Görüldüğü üzere, güncel programına baktığımızda da sınıf temelli siyaset izlemeye dair bir yaklaşım görememekteyiz. Bu da oldukça anlaşılabilir. Çünkü CHP işçi sınıfına yaslanan bir parti değildir. Aksine peş peşe sıralanan tanımlar arasında yer alan “emeğin önceliği” ifadesi ile birlikte, bir bütün olarak program liberal bir içeriğe sahiptir, bu zeminden beslenmektedir.
Ancak, sorumuz CHP içerisinde bir yol açmak mümkün mü idi? Bunu, programdaki tanımlamaya rağmen sormaya devam edebiliriz.
Bu sefer de sanırım güncel siyasi konularda alınan tavırlara bakmamız gerekmekte.
Yukarıda sıralandı: 2014 Cumhurbaşkanlığı seçimi, savaş tezkereleri, dokunulmazlıkların kaldırılması, Yenikapı mitingi, 16 Nisan referandumu sonuçları… İstediğiniz kadar artırabilirsiniz. Son olarak da Afrin operasyonunu ekleyebilirsiniz.
Görmekteyiz ki, ne zaman 2. Cumhuriyet rejiminin restorasyonu konuşulmaya başlansa ilk olarak CHP uygun aktör olarak dillendirilmektedir. Dillendirenler ise sermaye sınıfının sözcüleridir. Aslında yukarıda sıralanan güncel siyasi konulara ilişkin tavır alışlarda doğal olarak CHP’yi yönetenlerin kimlikleri ile ilgili değil, doğrudan CHP’nin kimliği ve rolü ile ilgilidir.

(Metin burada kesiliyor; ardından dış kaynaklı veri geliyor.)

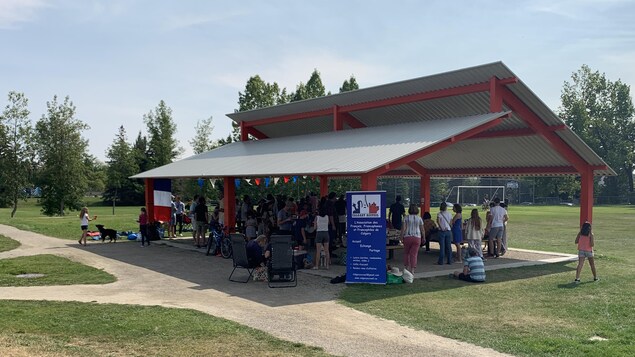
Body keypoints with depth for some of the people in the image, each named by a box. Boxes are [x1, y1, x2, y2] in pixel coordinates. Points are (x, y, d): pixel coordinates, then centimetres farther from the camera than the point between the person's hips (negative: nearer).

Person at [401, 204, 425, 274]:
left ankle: (406, 267, 20)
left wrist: (401, 237, -1)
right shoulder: (419, 218, 1)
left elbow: (403, 228, -6)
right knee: (414, 254, 2)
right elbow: (422, 229, 4)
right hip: (417, 237, 0)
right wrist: (424, 237, 15)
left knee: (406, 253, 16)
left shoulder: (406, 218, -2)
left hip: (407, 237, 0)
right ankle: (412, 269, 0)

Sanırım nihayetinde sosyal demokrasinin ve CHP’nin tarihsel gelişimini dikkate almak zorundayız. İhmal edilerek yol alınması pek mümkün olmuyor. Çünkü sosyal demokrasiyi tanımlayan sınıf temelli bir siyaset izlemesi değil, esasen işçi sınıfının düzene bağlanmasında üstlendiği roldür. Bu nedenle de, CHP’nin her zaman için burjuvaziye sunulacak alternatif bir programa sahip olduğu yönündeki önerme dikkate alınmalıdır. CHP’nin tarihi de buna ilişkin örneklerle doludur.

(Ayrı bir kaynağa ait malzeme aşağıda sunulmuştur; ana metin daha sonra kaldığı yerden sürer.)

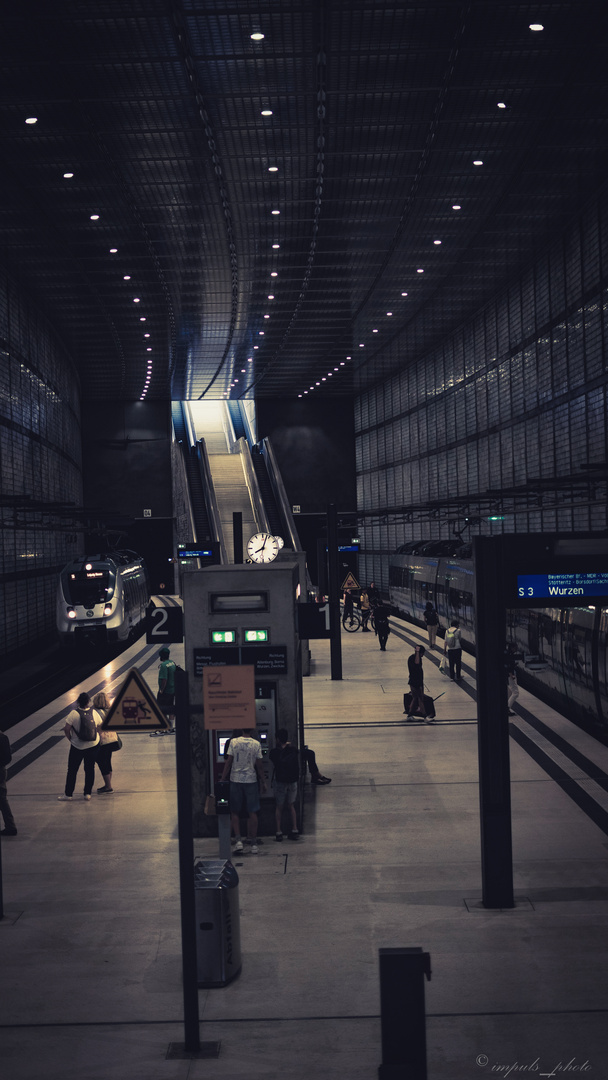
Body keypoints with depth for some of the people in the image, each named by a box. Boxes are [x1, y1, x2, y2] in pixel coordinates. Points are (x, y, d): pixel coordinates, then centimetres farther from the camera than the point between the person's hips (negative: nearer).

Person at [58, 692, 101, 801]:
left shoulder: (74, 713, -16)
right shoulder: (94, 713, -6)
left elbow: (66, 729, -15)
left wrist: (70, 739, 2)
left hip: (77, 746, -3)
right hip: (93, 745, 3)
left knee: (72, 770, 7)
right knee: (90, 769, 12)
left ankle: (68, 794, 12)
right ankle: (88, 793, 13)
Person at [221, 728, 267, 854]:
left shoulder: (233, 742, -5)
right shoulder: (256, 744, -3)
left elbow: (228, 762, -4)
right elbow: (259, 765, 0)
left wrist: (223, 779, 5)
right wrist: (263, 782, 10)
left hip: (235, 780, 0)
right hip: (251, 780, 0)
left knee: (235, 812, 10)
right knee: (252, 812, 6)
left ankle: (238, 840, 0)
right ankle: (253, 843, 8)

Hal böyle olunca da, CHP’de ne içeriden ne de dışarıdan etki ederek bir yol açmak mümkün değildir. Sosyalist harekette, sosyalistler de CHP’ye yönelik zaaflarından artık kurtulmalıdır. İşçi sınıfı partisinin ayrı ve bağımsız örgütlenmesi dışında başkaca bir seçenek bulunmamaktadır.